Segment Start: DOCUMENT EXTRACT

# SRAM Cargo P5 source question



## kenkad (Jun 20, 2009)

Hello,
I have been trying to obtain a SRAM Cargo P5 geared hub (disk brake version only) and SRAM says these are not available in the USA. I have contacted a couple of P5 Cargo users and they are not interested in just selling the hub (say they are too hard to get). Does anyone have any suggestions on a source that is reasonably priced? SRAM Chicago says they are not interested in providing help.

In case anyone starts to suggest another geared hub, I need to explain that the P5 Cargo and a i-Motion 9 are sequenced and this is the only combination (using 1st, 3rd and 5th on the P5 Cargo) that give a linear gear change for 23 of the 27 possible gears. A regular P5 or an i-Motion 3 give nothing but redundant gears. Thanks for helping.
kenkad


----------



## Heise (Jun 26, 2009)

*source for SRAM P5 Cargo hub*

My source for the P5 Cargo hub is:

Traub Fahrzeugtechnik
www.take2move.de

The company is based in Germany. Christine was extraordinarily helpful, and may be reached via e-mail:

[email protected]

I am using this hub on a touring bicycle in combination with a Schlumpf Mountain Drive, giving me a range of 18-100 gear inches, all internal. I needed the heavy-duty hub to withstand the substantial torque of a 1:1 equivalent gear ratio. (I went this route vs. the Rohloff because I wanted a coaster brake.)

I have since purchased two more for use in other applications (including a tandem). Needless to say, I am very pleased.

Heise


----------



## kenkad (Jun 20, 2009)

Heise
Thank you for your great assistance. I will contact Christine by the email address you provided. If I have any difficulties, I will post here for your understanding. Again, thank you. Just as a curosity, where are you posting from. I am in the USA.
Kenkad


----------

Segment End: DOCUMENT EXTRACT

### [REQUEST A]
Write out the entries below word for word, starting with the first line of the entries and continuing through the line containing "MANERES DE LLEGIR". Leave the pictures out of your answer.

Segment Start: RECORDED INFORMATION

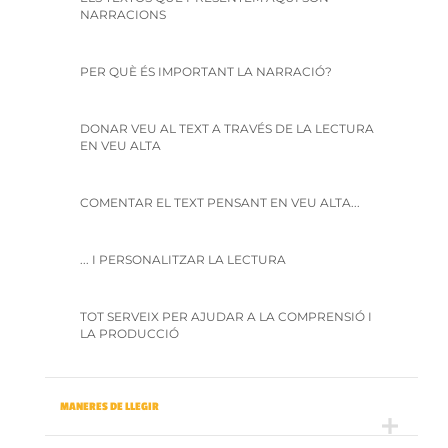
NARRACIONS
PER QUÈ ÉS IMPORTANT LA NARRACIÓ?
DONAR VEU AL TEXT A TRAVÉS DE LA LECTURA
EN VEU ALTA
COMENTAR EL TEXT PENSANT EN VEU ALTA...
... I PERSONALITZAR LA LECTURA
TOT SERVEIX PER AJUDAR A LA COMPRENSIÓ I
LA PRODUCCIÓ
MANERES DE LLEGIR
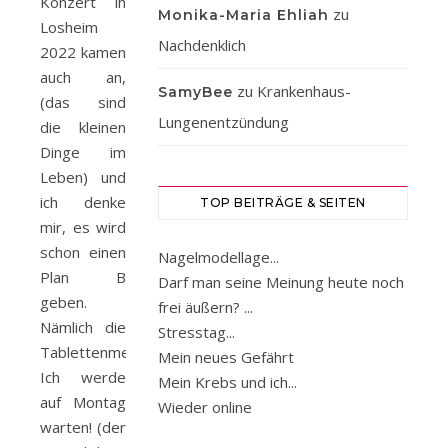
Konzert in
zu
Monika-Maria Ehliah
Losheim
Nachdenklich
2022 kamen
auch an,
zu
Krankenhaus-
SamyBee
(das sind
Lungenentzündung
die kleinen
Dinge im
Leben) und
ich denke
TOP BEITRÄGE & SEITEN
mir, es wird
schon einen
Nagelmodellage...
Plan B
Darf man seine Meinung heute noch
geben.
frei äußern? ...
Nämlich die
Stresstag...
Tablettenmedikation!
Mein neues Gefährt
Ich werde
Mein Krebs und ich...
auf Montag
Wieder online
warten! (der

Segment End: RECORDED INFORMATION

### [REQUEST B]
In the forum thread about the SRAM Cargo P5 hub, why does kenkad, who started the thread, insist on the P5 Cargo instead of another geared hub?

### [WRITTEN ANSWER A]
NARRACIONS
PER QUÈ ÉS IMPORTANT LA NARRACIÓ?
DONAR VEU AL TEXT A TRAVÉS DE LA LECTURA
EN VEU ALTA
COMENTAR EL TEXT PENSANT EN VEU ALTA...
... I PERSONALITZAR LA LECTURA
TOT SERVEIX PER AJUDAR A LA COMPRENSIÓ I
LA PRODUCCIÓ
MANERES DE LLEGIR

### [WRITTEN ANSWER B]
The P5 Cargo and an i-Motion 9 are sequenced, and using 1st, 3rd and 5th on the P5 Cargo makes this the only combination that gives a linear gear change for 23 of the 27 possible gears. A regular P5 or an i-Motion 3 would give nothing but redundant gears.